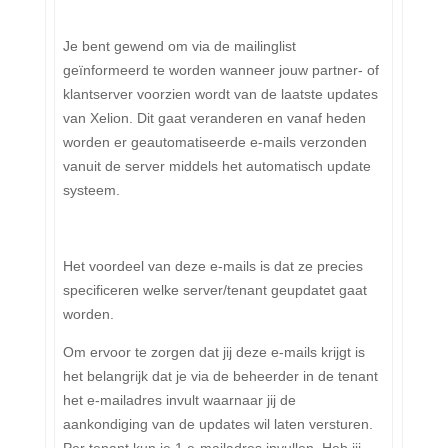
Je bent gewend om via de mailinglist
geïnformeerd te worden wanneer jouw partner- of
klantserver voorzien wordt van de laatste updates
van Xelion. Dit gaat veranderen en vanaf heden
worden er geautomatiseerde e-mails verzonden
vanuit de server middels het automatisch update
systeem.
Het voordeel van deze e-mails is dat ze precies
specificeren welke server/tenant geupdatet gaat
worden.
Om ervoor te zorgen dat jij deze e-mails krijgt is
het belangrijk dat je via de beheerder in de tenant
het e-mailadres invult waarnaar jij de
aankondiging van de updates wil laten versturen.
##############################
» **Prompt**
Omitting all pictures, set the listing down exactly.

» **Response for this exercise**
Je bent gewend om via de mailinglist
geïnformeerd te worden wanneer jouw partner- of
klantserver voorzien wordt van de laatste updates
van Xelion. Dit gaat veranderen en vanaf heden
worden er geautomatiseerde e-mails verzonden
vanuit de server middels het automatisch update
systeem.
Het voordeel van deze e-mails is dat ze precies
specificeren welke server/tenant geupdatet gaat
worden.
Om ervoor te zorgen dat jij deze e-mails krijgt is
het belangrijk dat je via de beheerder in de tenant
het e-mailadres invult waarnaar jij de
aankondiging van de updates wil laten versturen.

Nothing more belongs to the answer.